First, we import the necessary libraries.

from pyCRLD.Agents.ValueSARSA import valSARSA
from pyCRLD.Agents.ValueBase import multiagent_epsilongreedy_strategy

from pyCRLD.Environments.SocialDilemma import SocialDilemma

import numpy as np
import matplotlib.pyplot as plt

Next, we define an epsilon-greedy strategy function. This strategy function selects the best action with probability 1-epsilon and a random action with probability epsilon.

epsgreedy = multiagent_epsilongreedy_strategy(epsilon_greedys=[0.01, 0.01])

We define the environment to be a simple stag-hunt game.

env = SocialDilemma(R=1.0, T=0.75, S=-0.15, P=0.0)

We use both, the strategy function and the envrionment to create the value-based SARSA multi-agent environment objecte mae

mae = valSARSA(env, discount_factors=0.5, learning_rates=0.1, strategy_function=epsgreedy)

We illustrate the value-based SARSA agents by sampling from 50 random initial values and plot the resulting learning times series in value space.

for _ in range(50):
        Qinit = mae.random_values()
        Qtisa, fpr = mae.trajectory(Qinit, Tmax=1000, tolerance=10e-9)

        # plot time series
        plt.plot(Qtisa[:, 0, 0, 0]- Qtisa[:, 0, 0, 1], 
                Qtisa[:, 1, 0, 0]- Qtisa[:, 1, 0, 1],
                '.-', alpha=0.1, color='blue')
        # plot last point
        plt.plot(Qtisa[-1, 0, 0, 0]- Qtisa[-1, 0, 0, 1],
                Qtisa[-1, 1, 0, 0]- Qtisa[-1, 1, 0, 1],
                '.', color='red')

# plot quadrants
plt.plot([0, 0], [-2, 2], '-', color='gray', lw=0.5)
plt.plot([-2, 2], [0, 0], '-', color='gray', lw=0.5)

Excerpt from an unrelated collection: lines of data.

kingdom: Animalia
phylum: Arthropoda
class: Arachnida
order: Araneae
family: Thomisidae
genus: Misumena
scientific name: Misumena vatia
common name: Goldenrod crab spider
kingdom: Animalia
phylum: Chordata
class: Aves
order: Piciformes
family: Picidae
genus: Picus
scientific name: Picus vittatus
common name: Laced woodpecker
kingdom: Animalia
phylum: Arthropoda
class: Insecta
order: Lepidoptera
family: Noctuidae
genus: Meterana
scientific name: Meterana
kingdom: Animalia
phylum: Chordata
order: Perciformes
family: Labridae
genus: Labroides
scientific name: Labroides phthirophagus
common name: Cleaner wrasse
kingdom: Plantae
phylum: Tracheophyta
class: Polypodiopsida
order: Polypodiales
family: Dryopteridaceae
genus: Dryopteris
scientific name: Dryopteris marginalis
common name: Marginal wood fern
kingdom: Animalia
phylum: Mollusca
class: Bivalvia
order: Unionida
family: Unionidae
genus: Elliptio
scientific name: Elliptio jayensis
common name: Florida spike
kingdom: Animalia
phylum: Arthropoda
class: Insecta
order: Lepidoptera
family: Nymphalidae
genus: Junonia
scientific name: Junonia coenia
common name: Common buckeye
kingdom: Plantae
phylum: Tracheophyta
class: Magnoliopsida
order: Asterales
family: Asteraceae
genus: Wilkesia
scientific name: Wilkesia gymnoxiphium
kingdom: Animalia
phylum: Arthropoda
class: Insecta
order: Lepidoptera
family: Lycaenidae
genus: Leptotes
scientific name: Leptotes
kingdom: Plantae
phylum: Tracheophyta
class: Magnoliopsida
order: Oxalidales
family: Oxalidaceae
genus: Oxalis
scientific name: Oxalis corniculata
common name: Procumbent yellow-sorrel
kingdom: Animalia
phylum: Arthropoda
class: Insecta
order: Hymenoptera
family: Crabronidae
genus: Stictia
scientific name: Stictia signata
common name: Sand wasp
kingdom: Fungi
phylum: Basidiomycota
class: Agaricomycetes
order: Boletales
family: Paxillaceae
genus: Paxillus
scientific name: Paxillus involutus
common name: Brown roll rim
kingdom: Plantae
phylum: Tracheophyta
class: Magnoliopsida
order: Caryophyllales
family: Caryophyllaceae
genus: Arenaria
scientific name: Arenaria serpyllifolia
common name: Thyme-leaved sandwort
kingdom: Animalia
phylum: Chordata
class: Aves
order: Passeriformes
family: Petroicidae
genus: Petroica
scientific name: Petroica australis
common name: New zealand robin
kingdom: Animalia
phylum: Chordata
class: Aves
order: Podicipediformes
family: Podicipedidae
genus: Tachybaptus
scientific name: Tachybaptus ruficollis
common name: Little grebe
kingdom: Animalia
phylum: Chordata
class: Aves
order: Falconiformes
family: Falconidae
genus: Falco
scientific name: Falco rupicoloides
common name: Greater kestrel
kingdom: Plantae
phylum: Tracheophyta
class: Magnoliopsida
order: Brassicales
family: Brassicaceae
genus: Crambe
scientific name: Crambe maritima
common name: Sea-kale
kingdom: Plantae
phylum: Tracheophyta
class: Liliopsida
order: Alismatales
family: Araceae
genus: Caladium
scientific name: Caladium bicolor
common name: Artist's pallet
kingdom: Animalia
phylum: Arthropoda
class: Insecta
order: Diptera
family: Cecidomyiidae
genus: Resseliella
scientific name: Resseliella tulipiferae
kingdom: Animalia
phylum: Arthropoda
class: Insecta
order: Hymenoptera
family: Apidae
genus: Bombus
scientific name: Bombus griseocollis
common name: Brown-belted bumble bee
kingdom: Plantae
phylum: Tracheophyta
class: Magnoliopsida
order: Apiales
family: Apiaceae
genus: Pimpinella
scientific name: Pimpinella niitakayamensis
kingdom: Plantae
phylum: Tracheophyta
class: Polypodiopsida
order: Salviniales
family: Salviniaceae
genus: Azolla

plt.xlim(-1.2, 1.2); plt.ylim(-1.2, 1.2)
plt.xlabel(r'action-value difference $Q(coop.) - Q(defect)$ of agent 1'); 
plt.ylabel(r'$Q(coop.) - Q(defect)$ of agent 2');

Implementation


source

valSARSA

 valSARSA (env, learning_rates:Union[float,Iterable],
           discount_factors:Union[float,Iterable], strategy_function,
           choice_intensities:Union[float,Iterable]=1.0,
           use_prefactor=False, opteinsum=True, **kwargs)

Class for CRLD-SARSA agents in value space.

Type Default Details
env An environment object
learning_rates Union agents’ learning rates
discount_factors Union agents’ discount factors
strategy_function the strategy function object
choice_intensities Union 1.0 agents’ choice intensities
use_prefactor bool False use the 1-DiscountFactor prefactor
opteinsum bool True optimize einsum functions
kwargs

The temporal difference reward-prediction error is calculated as follows:


source

RPEisa

 RPEisa (Qisa, norm=False)

Compute temporal-difference reward-prediction error for value SARSA dynamics, given joint state-action values Qisa.

Type Default Details
Qisa Joint strategy
norm bool False normalize error around actions?
Returns ndarray reward-prediction error

source

valRisa

 valRisa (Qisa)

Average reward Risa, given joint state-action values Qisa

Details
Qisa Joint state-action values

source

valNextQisa

 valNextQisa (Qisa)

Compute strategy-average next state-action value for agent i, current state s and action a, given joint state-action values Qisa.